Irak, 2003. Tandis que l’Amérique de Georges W. Bush se prépare à la guerre, que les bombes, les soldats, les tractations diplomatiques sont en marche, à Bagdad, la vie suit son cours. Dans la famille d’Abbas Fahdel, on a l’habitude de la guerre. Il y a eu celle contre l’Iran, puis celle contre le Koweït qui a valu de nombreuses années d’embargos, de misères et de famines à l’Irak. Alors on s’organise. Dans le jardin, on creuse un puit ; l’eau pourrait venir à manquer. On colmate les vitres que les bombardements font exploser. On achète des couches au cas où des gaz meurtriers se répandent dans la ville. On prépare les examens de fin d’année tout en se demandant s’ils auront lieu... A la télévision, Saddam Hussein discoure et se pavane. Les manifestations dans le monde entier contre l’invasion américaine défilent. Une famille entière, une ville, un pays, attend le feu, les bombes, la mort.
"Homeland" se divise en deux parties. La première est celle d’un quotidien sous le signe de cette guerre annoncée. Dans la famille du réalisateur qui la filme, on se livre en toute confiance. Longs travellings, larges plans-séquences, plans fixes suspendus aux minutes qui s’égrènent sous le soleil impassible, "Homeland" s’étire dans la durée du présent. Alors les conversations, les instants anodins, les jeux des enfants construisent le temps de l’intimité, de la familiarité. Et puis les bombes pleuvent. C’est le noir. Le film est désormais coupé en deux. Le temps aussi. Une autre vie commence : celle de l’occupation et des ruines, de la violence qui monte de toutes parts, des difficultés sans fin. Le film reprend les chemins empruntés dans la première partie. Les mêmes bâtiments sont désormais troués. Les mêmes routes barrées par les tanks de l’occupant. Les corps sont blessés. Les âmes meurtries. La propagande télévisée et la terreur de la dictature ont fait place aux langues déliées, aux pulsions de revanche, à la soif de biens. Le temps de la vie courante a fait place à une temporalité qui ne passe plus, qui grippe et se répète sans cesse. Le temps des traumatismes.

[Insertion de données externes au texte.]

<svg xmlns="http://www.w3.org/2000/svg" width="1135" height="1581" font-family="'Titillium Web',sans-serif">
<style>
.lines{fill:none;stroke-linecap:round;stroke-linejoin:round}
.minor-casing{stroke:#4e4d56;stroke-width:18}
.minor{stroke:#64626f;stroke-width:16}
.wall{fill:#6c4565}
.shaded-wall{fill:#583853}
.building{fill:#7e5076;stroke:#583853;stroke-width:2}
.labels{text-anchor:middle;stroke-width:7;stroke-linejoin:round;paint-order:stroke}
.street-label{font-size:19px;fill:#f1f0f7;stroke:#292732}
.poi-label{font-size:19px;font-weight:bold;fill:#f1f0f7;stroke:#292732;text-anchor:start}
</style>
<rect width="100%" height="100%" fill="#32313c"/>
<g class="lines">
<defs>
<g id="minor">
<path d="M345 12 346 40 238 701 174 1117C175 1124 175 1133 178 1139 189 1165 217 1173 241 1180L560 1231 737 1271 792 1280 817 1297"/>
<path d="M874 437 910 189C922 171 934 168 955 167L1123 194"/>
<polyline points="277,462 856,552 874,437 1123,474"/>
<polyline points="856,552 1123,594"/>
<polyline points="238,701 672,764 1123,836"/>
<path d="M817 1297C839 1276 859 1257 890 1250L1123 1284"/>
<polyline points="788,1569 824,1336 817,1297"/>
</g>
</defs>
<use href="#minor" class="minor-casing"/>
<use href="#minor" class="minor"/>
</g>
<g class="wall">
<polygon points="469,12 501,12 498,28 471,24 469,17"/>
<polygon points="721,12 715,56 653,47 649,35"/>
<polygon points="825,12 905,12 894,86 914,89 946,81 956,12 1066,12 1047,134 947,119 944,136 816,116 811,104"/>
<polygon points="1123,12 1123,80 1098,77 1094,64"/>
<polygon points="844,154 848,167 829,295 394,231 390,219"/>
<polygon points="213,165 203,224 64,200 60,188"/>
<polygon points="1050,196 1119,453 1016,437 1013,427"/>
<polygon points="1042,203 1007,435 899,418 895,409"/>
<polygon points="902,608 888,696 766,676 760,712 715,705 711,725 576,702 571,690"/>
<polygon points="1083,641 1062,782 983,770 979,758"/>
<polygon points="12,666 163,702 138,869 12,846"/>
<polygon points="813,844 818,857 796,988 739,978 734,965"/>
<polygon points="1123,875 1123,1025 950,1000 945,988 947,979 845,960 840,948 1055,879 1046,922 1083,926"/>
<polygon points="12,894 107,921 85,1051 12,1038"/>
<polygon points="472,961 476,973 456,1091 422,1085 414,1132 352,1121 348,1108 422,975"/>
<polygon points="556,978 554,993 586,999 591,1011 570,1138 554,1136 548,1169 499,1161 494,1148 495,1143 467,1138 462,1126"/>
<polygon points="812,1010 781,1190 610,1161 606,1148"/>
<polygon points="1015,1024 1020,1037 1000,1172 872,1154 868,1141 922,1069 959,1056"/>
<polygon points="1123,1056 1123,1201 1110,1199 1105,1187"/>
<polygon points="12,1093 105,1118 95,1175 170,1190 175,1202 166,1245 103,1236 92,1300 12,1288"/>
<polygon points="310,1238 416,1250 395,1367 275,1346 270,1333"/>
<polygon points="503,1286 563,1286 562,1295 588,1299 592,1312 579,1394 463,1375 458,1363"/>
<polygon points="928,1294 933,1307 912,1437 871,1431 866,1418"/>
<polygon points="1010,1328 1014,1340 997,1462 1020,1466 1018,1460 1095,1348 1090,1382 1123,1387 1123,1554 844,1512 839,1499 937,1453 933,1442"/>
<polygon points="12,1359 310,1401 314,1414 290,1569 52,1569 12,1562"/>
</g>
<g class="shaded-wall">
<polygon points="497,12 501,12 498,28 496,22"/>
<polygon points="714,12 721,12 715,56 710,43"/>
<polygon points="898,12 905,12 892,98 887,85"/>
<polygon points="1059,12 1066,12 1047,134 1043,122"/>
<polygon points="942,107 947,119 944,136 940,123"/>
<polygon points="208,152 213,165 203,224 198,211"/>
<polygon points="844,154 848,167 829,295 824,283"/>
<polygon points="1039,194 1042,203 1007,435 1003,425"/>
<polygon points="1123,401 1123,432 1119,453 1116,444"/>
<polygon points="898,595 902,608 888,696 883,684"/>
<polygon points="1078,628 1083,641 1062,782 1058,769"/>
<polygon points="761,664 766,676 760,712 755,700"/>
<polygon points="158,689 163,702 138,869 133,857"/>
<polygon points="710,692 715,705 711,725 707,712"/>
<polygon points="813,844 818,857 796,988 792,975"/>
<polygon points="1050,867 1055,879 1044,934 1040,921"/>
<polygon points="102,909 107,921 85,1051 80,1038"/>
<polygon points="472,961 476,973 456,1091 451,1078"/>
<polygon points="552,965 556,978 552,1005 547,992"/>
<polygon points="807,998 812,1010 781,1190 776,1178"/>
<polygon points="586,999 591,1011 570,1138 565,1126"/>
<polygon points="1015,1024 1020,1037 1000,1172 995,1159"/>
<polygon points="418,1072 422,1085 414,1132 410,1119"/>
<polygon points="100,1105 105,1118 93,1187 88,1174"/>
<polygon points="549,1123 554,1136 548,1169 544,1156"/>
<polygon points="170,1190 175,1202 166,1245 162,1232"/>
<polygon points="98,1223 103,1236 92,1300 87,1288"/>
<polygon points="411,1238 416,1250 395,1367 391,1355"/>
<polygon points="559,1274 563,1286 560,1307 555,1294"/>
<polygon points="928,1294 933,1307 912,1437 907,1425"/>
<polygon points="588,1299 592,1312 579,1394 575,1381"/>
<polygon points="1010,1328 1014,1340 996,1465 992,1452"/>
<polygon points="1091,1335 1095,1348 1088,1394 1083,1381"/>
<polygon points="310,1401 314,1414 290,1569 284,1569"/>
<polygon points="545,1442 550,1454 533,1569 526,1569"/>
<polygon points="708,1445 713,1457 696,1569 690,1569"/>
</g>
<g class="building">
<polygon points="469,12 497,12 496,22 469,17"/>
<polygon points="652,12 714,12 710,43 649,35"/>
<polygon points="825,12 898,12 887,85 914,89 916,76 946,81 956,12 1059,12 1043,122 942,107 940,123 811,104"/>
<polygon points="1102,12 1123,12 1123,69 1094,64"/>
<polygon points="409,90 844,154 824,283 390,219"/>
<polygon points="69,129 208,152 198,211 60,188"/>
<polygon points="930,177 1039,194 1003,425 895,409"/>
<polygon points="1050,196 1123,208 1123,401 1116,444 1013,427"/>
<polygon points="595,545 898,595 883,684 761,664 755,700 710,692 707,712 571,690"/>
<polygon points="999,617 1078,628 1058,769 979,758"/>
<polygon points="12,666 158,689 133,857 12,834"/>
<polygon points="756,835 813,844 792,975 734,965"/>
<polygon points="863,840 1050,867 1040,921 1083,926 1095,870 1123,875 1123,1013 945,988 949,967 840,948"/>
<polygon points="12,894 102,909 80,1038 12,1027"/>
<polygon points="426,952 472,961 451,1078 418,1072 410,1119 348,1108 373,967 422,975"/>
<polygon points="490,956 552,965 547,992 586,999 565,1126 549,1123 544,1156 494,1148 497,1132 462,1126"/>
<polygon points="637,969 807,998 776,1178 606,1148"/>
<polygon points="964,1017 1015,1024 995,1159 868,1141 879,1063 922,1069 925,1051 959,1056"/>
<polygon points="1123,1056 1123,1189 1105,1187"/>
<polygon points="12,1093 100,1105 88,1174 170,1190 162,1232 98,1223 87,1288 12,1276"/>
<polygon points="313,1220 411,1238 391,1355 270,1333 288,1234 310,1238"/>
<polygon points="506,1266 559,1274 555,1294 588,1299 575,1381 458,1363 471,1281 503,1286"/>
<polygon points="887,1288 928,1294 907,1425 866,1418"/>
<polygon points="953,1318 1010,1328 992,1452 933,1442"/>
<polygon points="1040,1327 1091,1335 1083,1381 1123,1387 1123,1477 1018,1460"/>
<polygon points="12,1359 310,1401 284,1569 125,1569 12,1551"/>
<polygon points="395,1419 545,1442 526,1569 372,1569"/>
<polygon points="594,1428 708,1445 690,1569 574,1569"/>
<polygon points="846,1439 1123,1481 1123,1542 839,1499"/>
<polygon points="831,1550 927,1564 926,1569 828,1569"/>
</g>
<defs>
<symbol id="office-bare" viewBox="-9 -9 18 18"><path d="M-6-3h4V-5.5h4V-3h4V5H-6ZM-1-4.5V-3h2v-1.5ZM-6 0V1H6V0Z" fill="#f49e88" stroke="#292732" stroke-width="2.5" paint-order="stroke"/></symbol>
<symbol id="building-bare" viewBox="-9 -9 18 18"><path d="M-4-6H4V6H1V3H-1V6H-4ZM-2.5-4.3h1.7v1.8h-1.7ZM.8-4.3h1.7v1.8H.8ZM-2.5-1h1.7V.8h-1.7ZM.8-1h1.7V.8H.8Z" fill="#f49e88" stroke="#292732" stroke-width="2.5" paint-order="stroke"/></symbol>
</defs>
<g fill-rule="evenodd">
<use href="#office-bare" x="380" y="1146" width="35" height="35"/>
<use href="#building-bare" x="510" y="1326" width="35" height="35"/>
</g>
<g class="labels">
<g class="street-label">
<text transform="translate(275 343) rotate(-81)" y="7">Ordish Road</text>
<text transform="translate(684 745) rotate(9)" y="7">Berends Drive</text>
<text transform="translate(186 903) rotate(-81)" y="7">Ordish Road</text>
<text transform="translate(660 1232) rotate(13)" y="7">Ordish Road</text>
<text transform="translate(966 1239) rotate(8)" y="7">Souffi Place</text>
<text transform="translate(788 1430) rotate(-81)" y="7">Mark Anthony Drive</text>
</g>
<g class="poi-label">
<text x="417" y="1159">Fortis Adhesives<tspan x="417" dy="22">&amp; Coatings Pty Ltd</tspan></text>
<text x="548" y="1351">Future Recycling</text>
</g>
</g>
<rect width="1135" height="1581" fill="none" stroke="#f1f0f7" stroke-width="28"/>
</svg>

Œuvre monumentale, couronnée par la critique, inspirée à la fois par le chef-d’œuvre de Roberto Rossellini, "Allemagne : année zéro" et la série "Heimat" d’Edgar Reitz, "Homeland" est un véritable geste cinématographique qui donne corps et visages aux victimes de cette guerre interminable, pour les rendre à leur humanité, c’est-a-dire, irremplaçables.